The Reuters Institute Digital News Report, Pew Research's State of the News Media, and the Reuters Institute AI in Journalism Survey are cited thousands of times annually in academic papers, industry reports, and AI-generated answers. They achieve this not through expensive research alone but through consistent methodology, credible distribution, and structural choices that make them easy to cite.

The Methodology That Gets Cited

Cited reports have: a named, reproducible methodology (survey of N=X journalists in Y countries, conducted in Z date range); specific, comparative findings (not just "AI usage is growing" but "AI usage grew from 34% to 67% between 2024 and 2026 among newsrooms with 10+ employees"); consistent annual repetition (the same questions asked annually generate trend data that is 10x more cited than one-off surveys); and a data appendix available for download, allowing academic researchers to run their own analyses and cite the underlying data.

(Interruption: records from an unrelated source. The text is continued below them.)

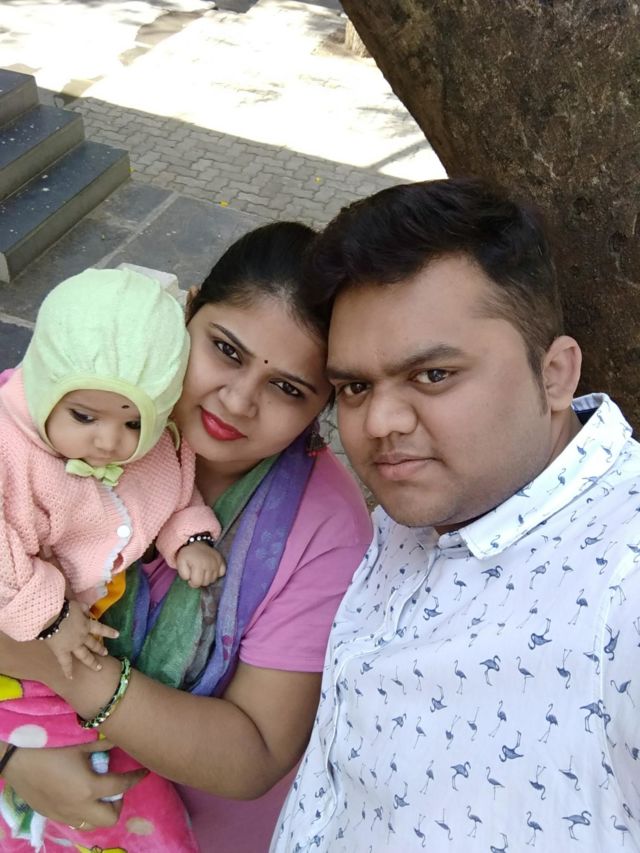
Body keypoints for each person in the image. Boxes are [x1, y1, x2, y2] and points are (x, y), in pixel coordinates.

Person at [271, 178, 640, 851]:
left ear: (556, 374)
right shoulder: (430, 500)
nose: (378, 423)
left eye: (433, 375)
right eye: (355, 386)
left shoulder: (623, 584)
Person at [0, 221, 372, 852]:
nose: (238, 400)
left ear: (323, 405)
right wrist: (13, 758)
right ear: (188, 312)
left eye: (288, 388)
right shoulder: (55, 414)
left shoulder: (324, 530)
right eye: (226, 350)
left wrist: (56, 665)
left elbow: (253, 754)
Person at [0, 267, 226, 849]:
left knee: (102, 758)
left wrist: (190, 537)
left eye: (133, 422)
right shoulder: (10, 451)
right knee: (49, 747)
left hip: (85, 650)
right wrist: (50, 614)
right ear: (45, 382)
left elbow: (168, 494)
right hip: (22, 639)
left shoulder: (151, 451)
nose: (108, 441)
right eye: (84, 416)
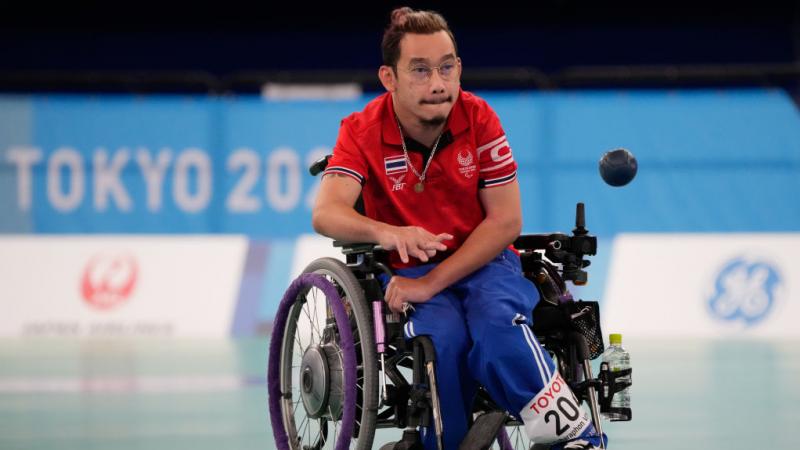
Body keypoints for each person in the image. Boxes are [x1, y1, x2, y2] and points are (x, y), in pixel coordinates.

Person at [312, 7, 607, 450]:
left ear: (459, 69)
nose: (438, 83)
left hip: (485, 262)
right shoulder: (360, 130)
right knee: (443, 340)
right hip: (406, 269)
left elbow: (506, 221)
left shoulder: (479, 118)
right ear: (389, 78)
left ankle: (571, 436)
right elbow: (328, 212)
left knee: (498, 325)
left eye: (447, 67)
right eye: (421, 70)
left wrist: (434, 281)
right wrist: (388, 233)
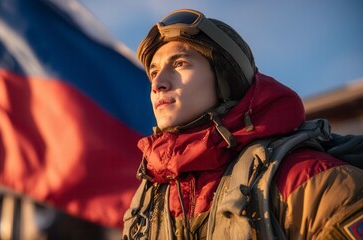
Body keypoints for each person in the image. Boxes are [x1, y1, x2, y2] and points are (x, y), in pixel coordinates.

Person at [122, 9, 363, 240]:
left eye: (179, 64)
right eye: (153, 72)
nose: (158, 83)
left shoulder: (303, 178)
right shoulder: (145, 206)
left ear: (226, 80)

Distribution for Academic Citation

Academic citation depends on academics finding your report before writing their papers. Key distribution channels: SSRN and ResearchGate (pre-print servers) for pre-publication reach; direct outreach to 50 academics who publish on related topics; press release to journalism academic journals (Journalism, Journalism Practice, Digital Journalism); submission to Altmetric's tracking system; and co-authorship with a university researcher, which makes the report indexable in Google Scholar.